Avoid using WindowsFS in ClusterRerouteIT (elastic#52488)

Issue elastic#52000 looks like a case of cluster state updates being slower than expected, but it seems that these slowdowns are relatively rare: most invocations of `testDelayWithALargeAmountOfShards` take well under a minute in CI, but there are occasional failures that take 6+ minutes instead. When it fails like this, cluster state persistence seems generally slow: most are slower than expected, with some small updates even taking over 2 seconds to complete. The failures all have in common that they use `WindowsFS` to emulate Windows' behaviour of refusing to delete files that are still open, by tracking all files (really, inodes) and validating that deleted files are really closed first. There is a suggestion that this is a little slow in the Lucene test framework [1]. To see if we can attribute the slowdown to that common factor, this commit suppresses the use of `WindowsFS` for this test suite. [1] https://github.com/apache/lucene-solr/blob/4a513fa99f638cb65e0cae59bfdf7af410c0327a/lucene/test-framework/src/java/org/apache/lucene/util/TestRuleTemporaryFilesCleanup.java#L166
sbourke · Feb 19, 2020 · 6c89d29 · 6c89d29
1 parent 25197e2
commit 6c89d29
Showing 1 changed file with 3 additions and 3 deletions.
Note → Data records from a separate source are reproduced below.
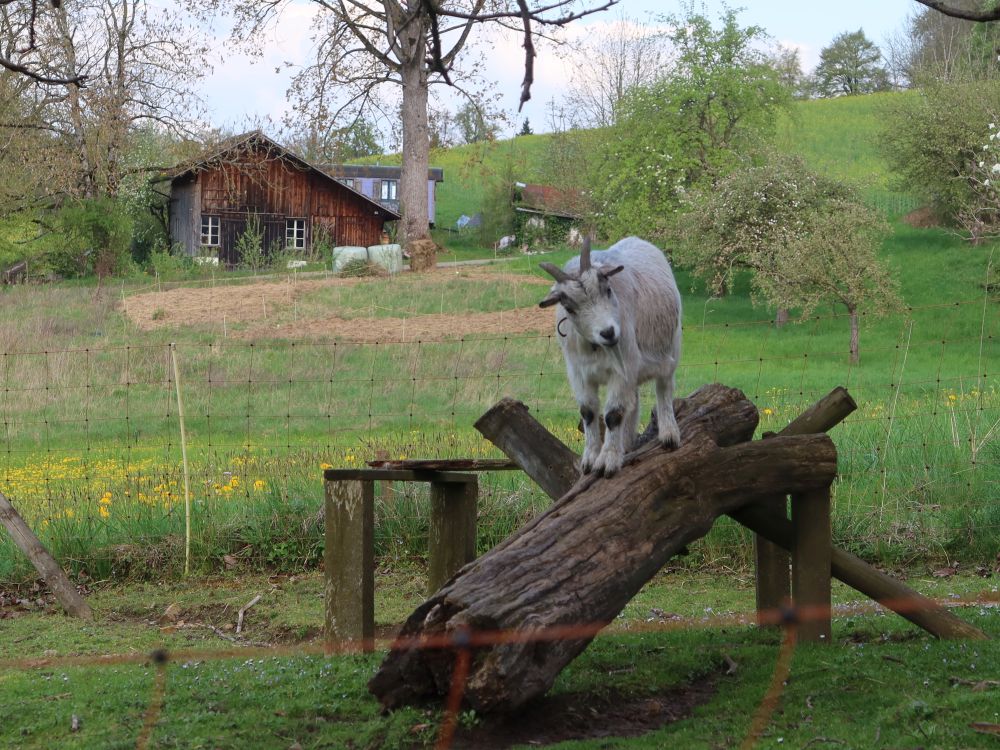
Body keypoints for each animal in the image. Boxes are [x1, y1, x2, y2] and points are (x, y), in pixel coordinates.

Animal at [539, 236, 682, 477]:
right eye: (569, 307)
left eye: (607, 289)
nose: (608, 332)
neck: (596, 347)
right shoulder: (578, 373)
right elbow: (588, 412)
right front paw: (589, 461)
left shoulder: (622, 369)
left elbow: (613, 414)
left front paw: (607, 462)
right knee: (633, 402)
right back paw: (627, 442)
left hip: (671, 348)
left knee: (664, 388)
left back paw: (669, 435)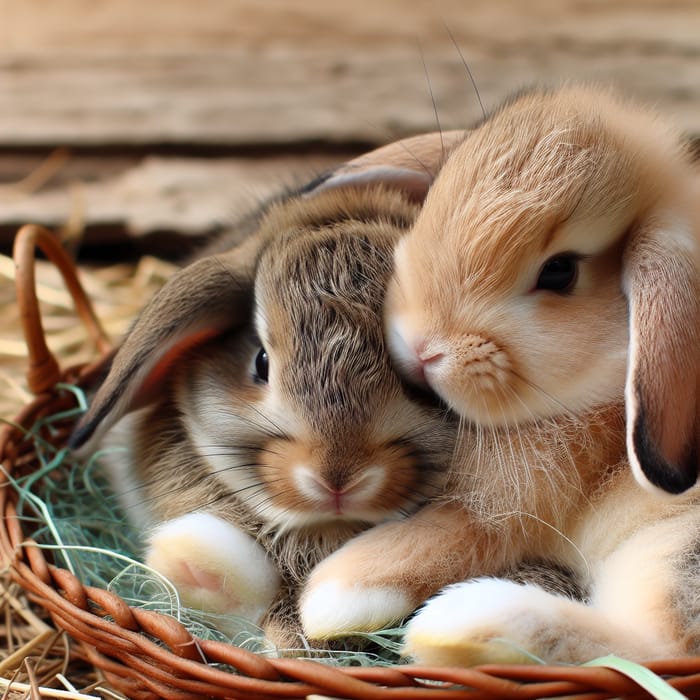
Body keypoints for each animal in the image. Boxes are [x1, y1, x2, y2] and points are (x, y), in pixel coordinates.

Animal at [298, 85, 700, 664]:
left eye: (561, 271)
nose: (421, 345)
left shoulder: (495, 510)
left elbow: (431, 538)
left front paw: (329, 599)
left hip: (667, 550)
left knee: (657, 648)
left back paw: (461, 623)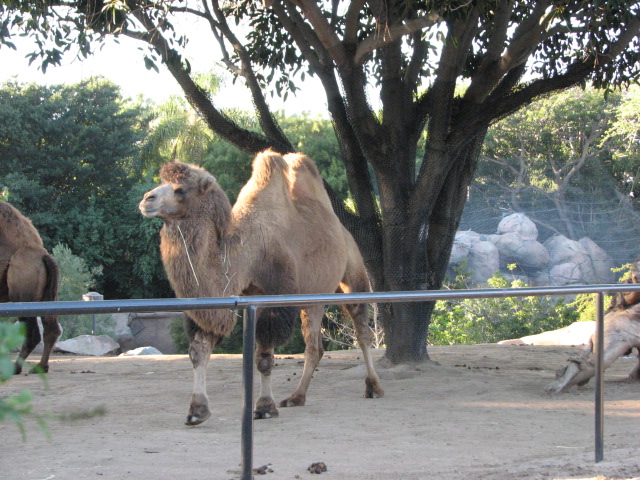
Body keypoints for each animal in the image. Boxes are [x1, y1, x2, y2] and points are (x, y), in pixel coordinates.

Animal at [1, 201, 61, 374]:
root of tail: (43, 255)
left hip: (21, 293)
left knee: (32, 334)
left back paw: (16, 368)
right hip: (47, 296)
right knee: (51, 328)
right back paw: (41, 366)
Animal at [139, 149, 384, 426]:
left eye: (181, 189)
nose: (147, 199)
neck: (245, 254)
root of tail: (343, 230)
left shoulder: (274, 297)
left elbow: (264, 358)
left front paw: (265, 406)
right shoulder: (226, 299)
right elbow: (198, 350)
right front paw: (197, 411)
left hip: (353, 272)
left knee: (362, 330)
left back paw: (373, 387)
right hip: (312, 298)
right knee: (314, 345)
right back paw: (297, 397)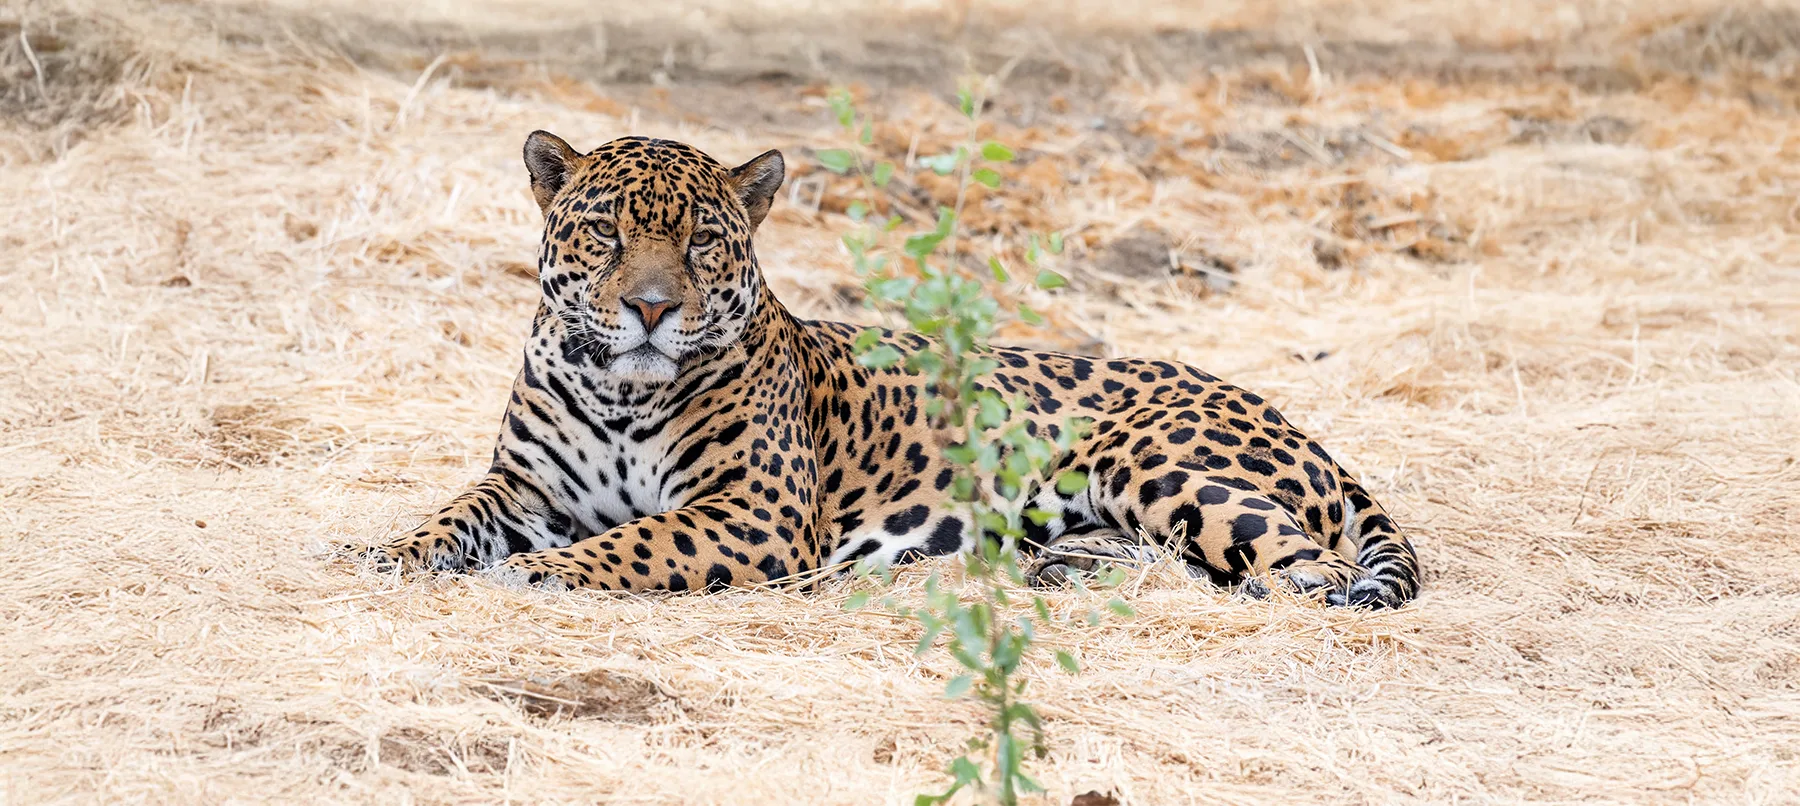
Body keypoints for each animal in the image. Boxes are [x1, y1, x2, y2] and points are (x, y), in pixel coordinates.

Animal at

diff --git a/server/src/test/java/org/elasticsearch/cluster/allocation/ClusterRerouteIT.java b/server/src/test/java/org/elasticsearch/cluster/allocation/ClusterRerouteIT.java
@@ -22,6 +22,7 @@
 import org.apache.logging.log4j.Level;
 import org.apache.logging.log4j.LogManager;
 import org.apache.logging.log4j.Logger;
+import org.apache.lucene.util.LuceneTestCase;
 import org.elasticsearch.action.admin.cluster.health.ClusterHealthResponse;
 import org.elasticsearch.action.admin.cluster.reroute.ClusterRerouteResponse;
 import org.elasticsearch.action.admin.cluster.reroute.TransportClusterRerouteAction;
@@ -57,7 +58,6 @@
 import org.elasticsearch.test.ESIntegTestCase.Scope;
 import org.elasticsearch.test.InternalTestCluster;
 import org.elasticsearch.test.MockLogAppender;
-import org.elasticsearch.test.junit.annotations.TestLogging;
 
 import java.nio.file.Path;
 import java.util.Arrays;
@@ -75,6 +75,8 @@
 import static org.hamcrest.Matchers.equalTo;
 import static org.hamcrest.Matchers.hasSize;
 
+// testDelayWithALargeAmountOfShards does a lot of cluster state updates, and WindowsFS slows it down too much (#52000)
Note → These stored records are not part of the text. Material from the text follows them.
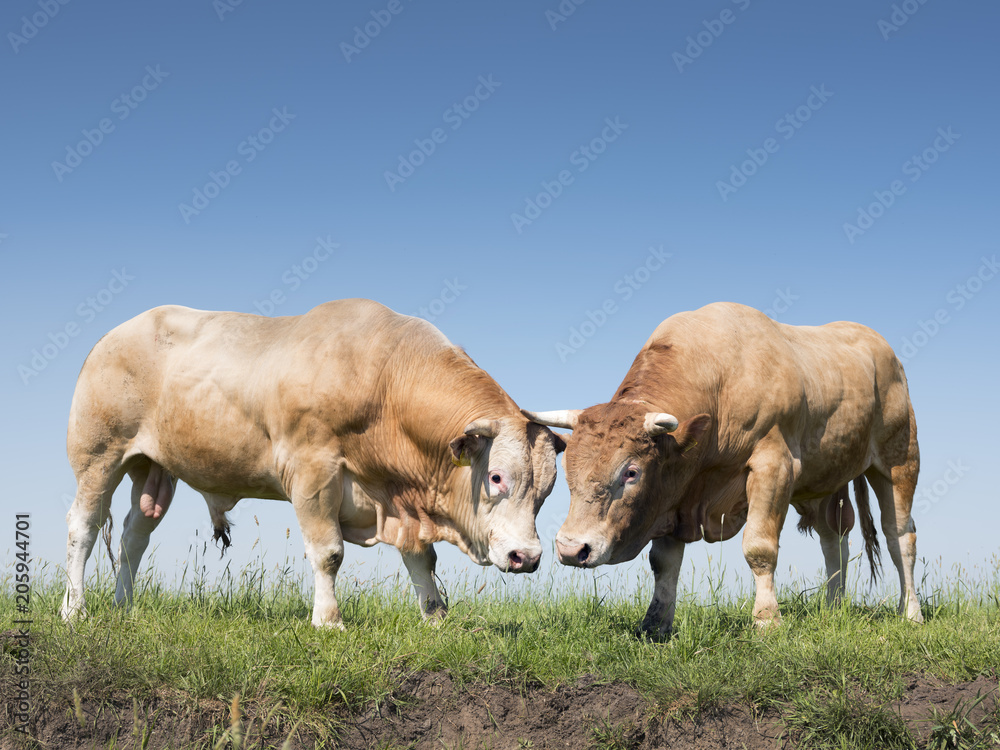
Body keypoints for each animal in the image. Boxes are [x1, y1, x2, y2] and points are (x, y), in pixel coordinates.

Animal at [61, 299, 565, 629]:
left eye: (546, 491)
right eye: (496, 477)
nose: (527, 557)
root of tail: (118, 331)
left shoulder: (399, 499)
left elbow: (422, 557)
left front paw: (435, 617)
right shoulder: (312, 471)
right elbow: (329, 553)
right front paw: (329, 621)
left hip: (152, 468)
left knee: (134, 536)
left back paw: (124, 606)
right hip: (99, 455)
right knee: (83, 528)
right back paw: (74, 609)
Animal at [525, 302, 922, 637]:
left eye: (631, 472)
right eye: (566, 468)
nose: (572, 549)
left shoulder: (773, 465)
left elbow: (760, 548)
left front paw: (767, 620)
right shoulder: (675, 492)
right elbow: (663, 563)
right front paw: (655, 625)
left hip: (899, 459)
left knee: (899, 535)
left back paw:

+@LuceneTestCase.SuppressFileSystems(value = "WindowsFS")
 @ClusterScope(scope = Scope.TEST, numDataNodes = 0)
 public class ClusterRerouteIT extends ESIntegTestCase {
     private final Logger logger = LogManager.getLogger(ClusterRerouteIT.class);
@@ -188,8 +190,6 @@ public void testRerouteWithAllocateLocalGateway_enableAllocationSettings() throw
         rerouteWithAllocateLocalGateway(commonSettings);
     }
 
-    @TestLogging(reason = "https://github.com/elastic/elasticsearch/issues/52000",
-        value = "org.elasticsearch.gateway.PersistedClusterStateService:DEBUG,org.elasticsearch.cluster.service.MasterService:DEBUG")
     public void testDelayWithALargeAmountOfShards() throws Exception {
         Settings commonSettings = Settings.builder()
                 .put(ThrottlingAllocationDecider.CLUSTER_ROUTING_ALLOCATION_NODE_CONCURRENT_INCOMING_RECOVERIES_SETTING.getKey(), 1)